Invasion of the Green Machines
High gas prices have drivers chasing after hybrids. Is it a fad or a phenom?
While other automakers were dismissing the math, Honda, Toyota, and Ford sensed an appeal beyond dollars and cents. "There's a very emotional component there," says Jon Lancaster, who owns Toyota and Lexus dealerships in Madison, Wis., and sells 20 Priuses per month. With growing concern about U.S. dependence on foreign oil, he says, "it makes you feel like you can do something about it." When Toyota's engineers first began sketching the Prius, part of their goal was to improve the fuel economy of Toyota's overall fleet. But Toyota also hoped that mass-producing one of the world's most efficient cars would buff its image as a high-tech and environmental innovator.
Celebrity fare. For that, it has been willing to pay. Most analysts believe that the company has subsidized the Prius, eating some of the cost of the hybrid system instead of passing it on to consumers. Toyota also has gotten some unexpected help. Unsolicited endorsements from celebrities like Leonardo DiCaprio and surging gas prices have transformed the Prius from an oddball experiment into an object of desire. Toyota sold 50,000 in 2004, after the redesigned second-generation Prius went on sale, and still had waiting lists. This year the company plans to sell 100,000. "They made a good play," says Larry Burns, head of research and development for General Motors. "Toyota did get ahead of the domestics."
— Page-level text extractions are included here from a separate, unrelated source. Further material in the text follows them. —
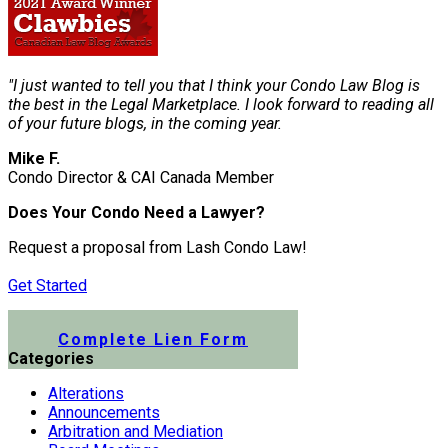
"I just wanted to tell you that I think your Condo Law Blog is
the best in the Legal Marketplace. I look forward to reading all
of your future blogs, in the coming year.
Mike F.
Condo Director & CAI Canada Member
Does Your Condo Need a Lawyer?
Request a proposal from Lash Condo Law!
Get Started
Submit a Lien Form Online
Complete Lien Form
Categories
Alterations
Announcements
Arbitration and Mediation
The early lead has made Toyota the default option for many hybrid enthusiasts. When Cindy Petzold, who lives outside Madison, decided to buy a hybrid last fall, the Prius seemed like the only choice--even though she'd have to wait four months for it. "Toyota has been at it the longest," says the hospital lab technician, who calls herself a "recycling Nazi." Like many other hybrid owners, she hopes that driving a Prius signals she's doing her part.
The question now is whether the hybrid movement will gain momentum or run out of gas. So far, hybrid buyers have been wealthier and better educated than car shoppers overall. Automakers see that as an opportunity to market hybrid power trains as a premium feature, like a navigation system or leather interior, that well-wheeled consumers are likely to pay extra for. One reason Honda decided to load up the Accord hybrid and price it near the top of its lineup is that regular Accord owners were trading in their midpriced sedans for the less-expensive hybrid version of the Civic. That violated a basic rule of auto salesmanship: Get your existing customers to trade up, not down. It also told Honda that hybrids and their image of social responsibility might be a fresh way to land desirable customers. "We want to attract new, affluent buyers to the Accord," says Dan Bonawitz, Honda's marketing chief.
At some point, however, hybrids need to pay their own freight if they are to become more than a trendy way for drivers and automakers to feel better about themselves. Hybrid manufacturers hope that early adopters will help drive sales volumes high enough for the cost of the new technology to be spread across more vehicles, lowering average prices.